The bridges include Mississippi River crossings in St. Cloud, Winona, Hastings and St. Paul, and two bridges across the Red River on the North Dakota border.
Transportation Commissioner Tom Sorel appeared before a House-Senate panel on June 16 to share the proposed bridge improvements and other plans for a $6.6 billion transportation package the Legislature put into law over Gov. Tim Pawlenty’s veto earlier this year.
The bridge plan banks on more than $500 million a year continuing to arrive from the federal government, no sharp downturn in gas tax revenues and no more surprise problems cropping up during bridge inspections. Concerns over gusset plate connectors have prompted officials to close three bridges since March, and Sorel wouldn’t rule out more closures if new risks are found.

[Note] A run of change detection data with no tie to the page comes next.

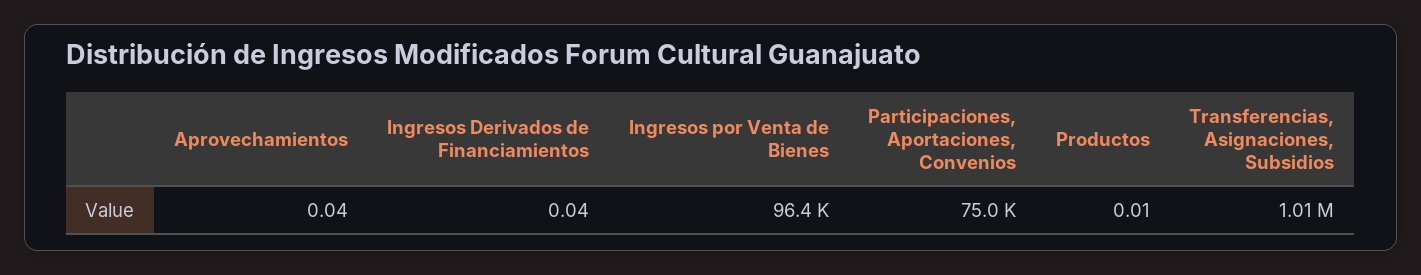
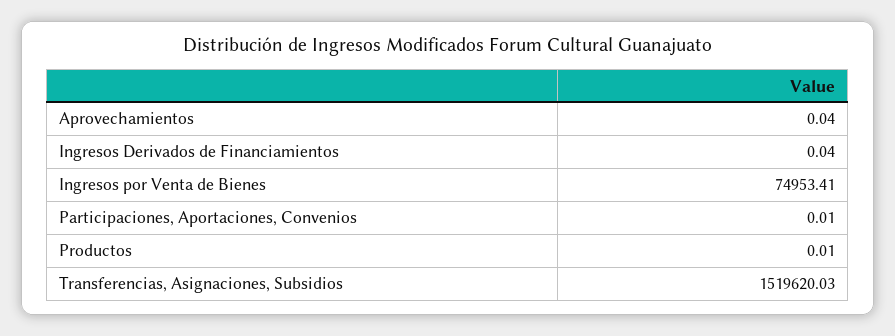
  {
    "Aprovechamientos": 0.04,
    "Ingresos Derivados de Financiamientos": 0.04,
-   "Ingresos por Venta de Bienes": 96400,
+   "Ingresos por Venta de Bienes": 74953.41,
-   "Participaciones, Aportaciones, Convenios": 75000,
+   "Participaciones, Aportaciones, Convenios": 0.01,
    "Productos": 0.01,
-   "Transferencias, Asignaciones, Subsidios": 1010000
+   "Transferencias, Asignaciones, Subsidios": 1519620.03
  }

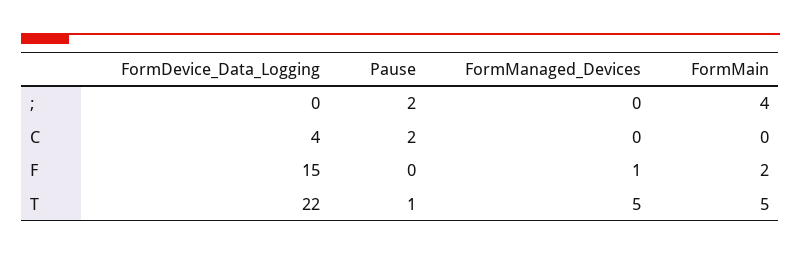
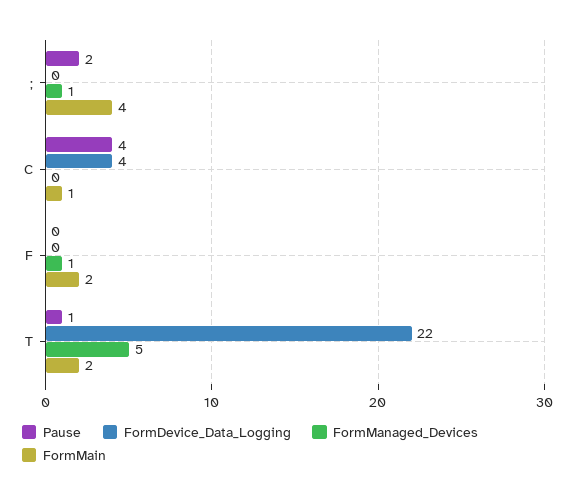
  {
    "FormDevice_Data_Logging": {
      ";": 0,
      "C": 4,
-     "F": 15,
+     "F": 0,
      "T": 22
    },
    "Pause": {
      ";": 2,
-     "C": 2,
+     "C": 4,
      "F": 0,
      "T": 1
    },
    "FormManaged_Devices": {
-     ";": 0,
+     ";": 1,
      "C": 0,
      "F": 1,
      "T": 5
    },
    "FormMain": {
      ";": 4,
-     "C": 0,
+     "C": 1,
      "F": 2,
-     "T": 5
+     "T": 2
    }
  }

Federal investigators have said gusset plates that were too thin were “the critical factor” in the Minneapolis bridge collapse, even as their investigation into the actual cause continues.
“Safety trumps everything that we’re all about,” said Sorel, who took over at the Minnesota Department of Transportation less than two months ago. “Safety is our No. 1 priority. Safety trumps everything. I can’t emphasize that enough.”

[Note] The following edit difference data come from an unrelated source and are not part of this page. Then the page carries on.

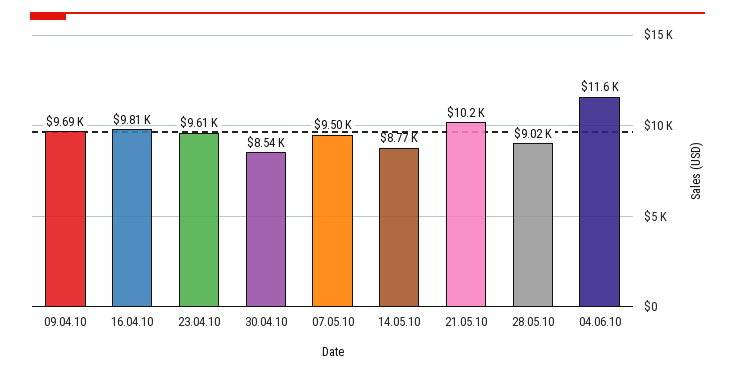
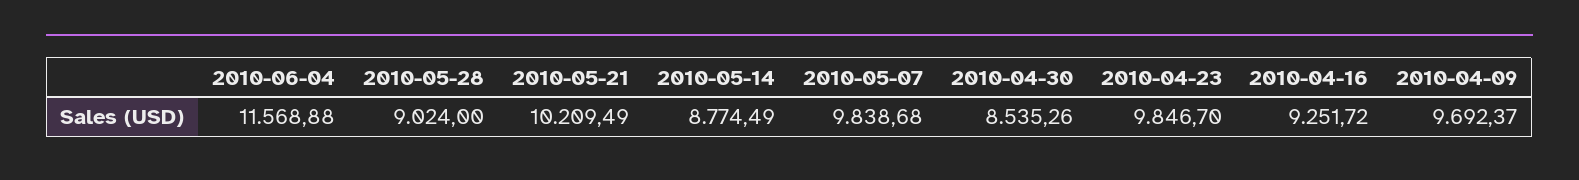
  {
    "09.04.10": 9692.37,
-   "16.04.10": 9810,
+   "16.04.10": 9251.72,
-   "23.04.10": 9610,
+   "23.04.10": 9846.7,
    "30.04.10": 8535.26,
-   "07.05.10": 9500,
+   "07.05.10": 9838.68,
    "14.05.10": 8774.49,
    "21.05.10": 10209.49,
    "28.05.10": 9024,
    "04.06.10": 11568.88
  }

By 2018, 120 bridges that lack structural redundancies or rank poorly on a federal bridge rating system would be repaired, replaced or under construction.
Replacing the 11 major bridges would consume about three-quarters of money. Work has already started on a replacement for St. Cloud’s Highway 23 bridge, which officials closed in March. But another bridge closed recently — the Highway 43 bridge in Winona — would have to wait until 2014. Crews are set to repair the bridge’s gusset plates this year.

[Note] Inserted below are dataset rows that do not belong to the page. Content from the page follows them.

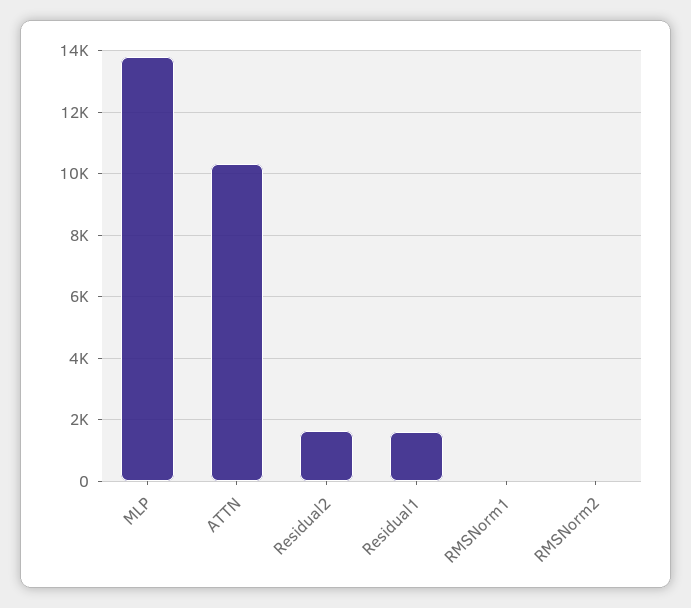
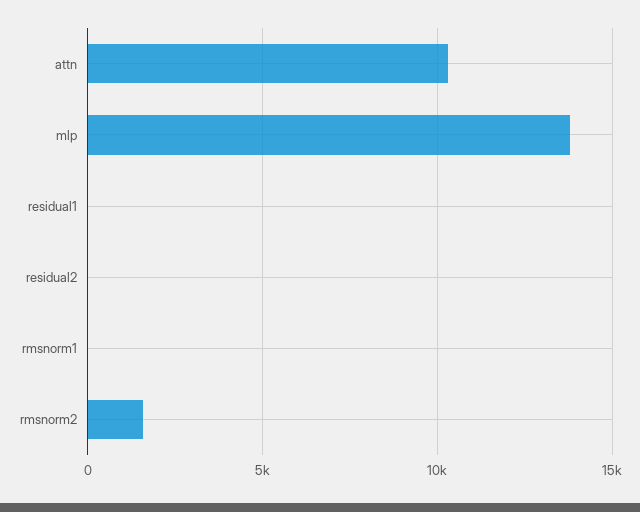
  {
    "MLP": 13800,
    "ATTN": 10400,
-   "Residual2": 1600,
+   "Residual2": 0,
-   "Residual1": 1600,
+   "Residual1": 0,
    "RMSNorm1": 0,
-   "RMSNorm2": 0
+   "RMSNorm2": 1500
  }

Not everyone was satisfied — particularly when Sorel said MnDOT will look for inexpensive fixes for traffic choke points, such as shoulder lanes and better-timed stoplights. Republican lawmakers objected when they found out the agency’s plans for Highway 60 include adding lanes near the Iowa border, but not to other two-lane stretches of the road. A description fitting that project was included in the transportation bill to attract GOP override votes.
“A deal is a deal,” said Rep. Doug Magnus, R-Slayton, who voted against the override. “A deal was done to get all of Highway 60 finished, and that’s our understanding of the deal.”
Sen. Sharon Erickson Ropes, DFL-Winona, said she is waiting to see how MnDOT handles the Winona bridge after getting results from an in-depth inspection, and may push to replace that span sooner.
“What I heard today is they’re going to be trying to take as many low-cost fix approaches as possible, so I would imagine they’re going to try to repair whatever needs to be repaired and hold off,” she said.
Sorel said his agency will reimburse Winona officials for the cost of ferry service during the bridge’s closure from June 3 to 14. He said MnDOT is still studying whether it has authority to borrow enough money to put the entire bridge plan into effect.